Exercice - Selon le texte ci-dessous sur le manuel de droit de la guerre, pourquoi la possibilité de classer les journalistes parmi les « belligérants non protégés » est-elle critiquée ? Répondez en une à trois phrases.

Extrait du document -
- - - -
Le Département de la défense américain doit modifier son manuel de droit de la guerre
Reporters sans frontières (RSF) a écrit au Secrétaire de la défense américain Ashton Carter afin de lui faire part de ses inquiétudes concernant certaines dispositions relatives aux journalistes et à la censure exposées dans le nouveau manuel de droit de la guerre du Département de la défense. L’organisation de défense de la liberté d’information l’appelle à consulter les associations de liberté de la presse et les médias afin de modifier les sections du manuel relatives aux journalistes.
Secrétaire de la défense Ashton Carter
Departement de la défense
1400 Defense Pentagon
Washington, DC 20301-1400
USA
Washington DC, le 11 août 2015,
À l’attention de Monsieur le Secrétaire de la Défense Ashton Carter,
Reporters sans frontières, organisation internationale de défense de la liberté de l’information, souhaite vous faire part de ses préoccupations concernant des dispositions relatives aux journalistes et à la censure exposées dans le manuel de droit de la guerre récemment publié par le Département de la Défense.
La possibilité d’inclure les journalistes dans la catégorie des “belligérants non protégés” a soulevé des critiques. Le terme est en fait synonyme de celui plus couramment utilisé de “combattant illégal”, qui désigne une catégorie de personnes ne bénéficiant pas des protections accordées aux combattants légaux - i.e. les membres des forces armées qui appliquent correctement les règles de la guerre - et aux civils, selon le droit international humanitaire.
Les journalistes bénéficient normalement de la même protection que celle conférée aux civils selon les Conventions de Genève, leurs protocoles additionnels, et le droit international coutumier. Ce principe apparaît également dans des manuels et livrets américains antérieurs sur le droit de la guerre.
- - - -
Support d'étude -
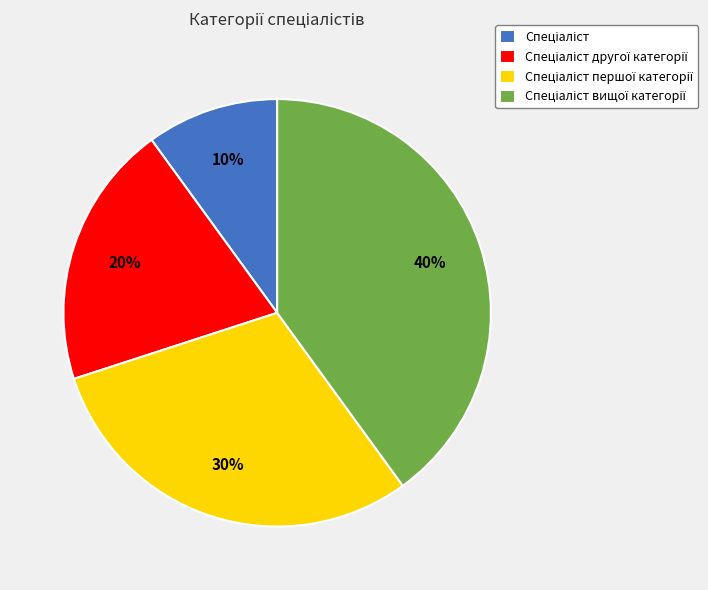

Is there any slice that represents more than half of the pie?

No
- - - -
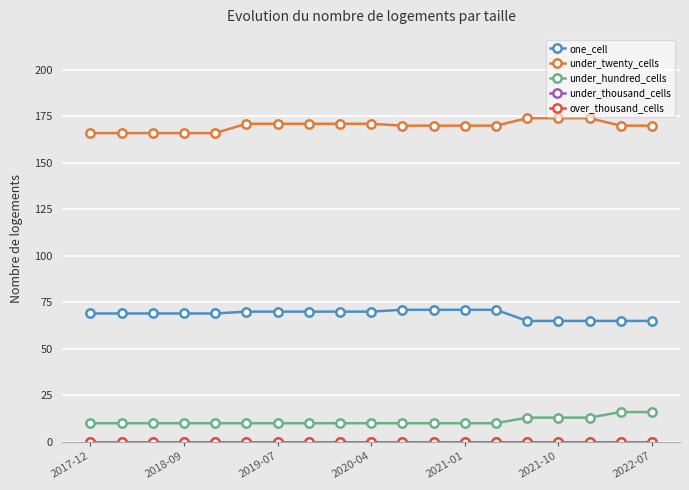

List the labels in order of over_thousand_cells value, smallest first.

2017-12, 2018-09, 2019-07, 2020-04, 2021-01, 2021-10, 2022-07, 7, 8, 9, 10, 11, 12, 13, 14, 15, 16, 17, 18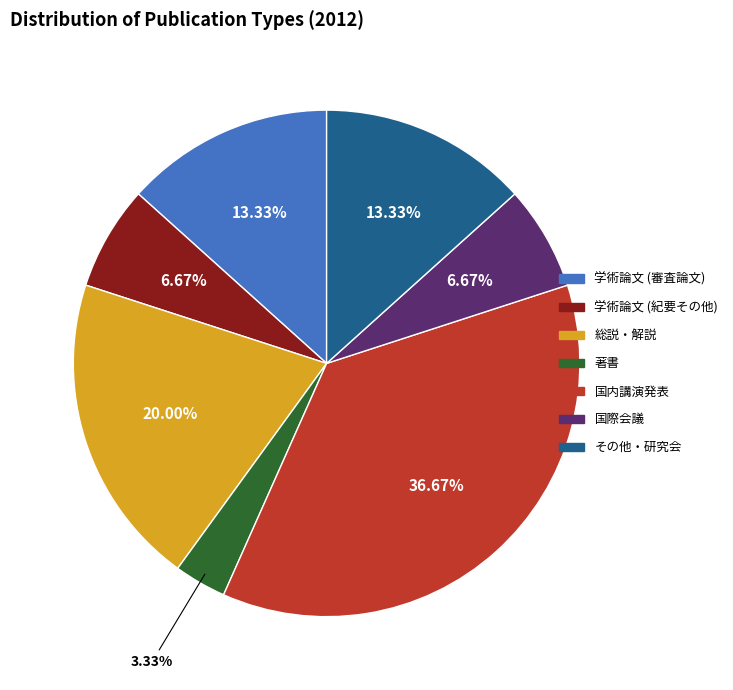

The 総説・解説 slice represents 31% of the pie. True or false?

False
- - - -
Tâche réalisée - Ce terme est synonyme de « combattant illégal », une catégorie de personnes qui ne bénéficient pas des protections que le droit international humanitaire accorde aux combattants légaux et aux civils. Or les journalistes jouissent normalement de la même protection que les civils selon les Conventions de Genève, leurs protocoles additionnels et le droit international coutumier.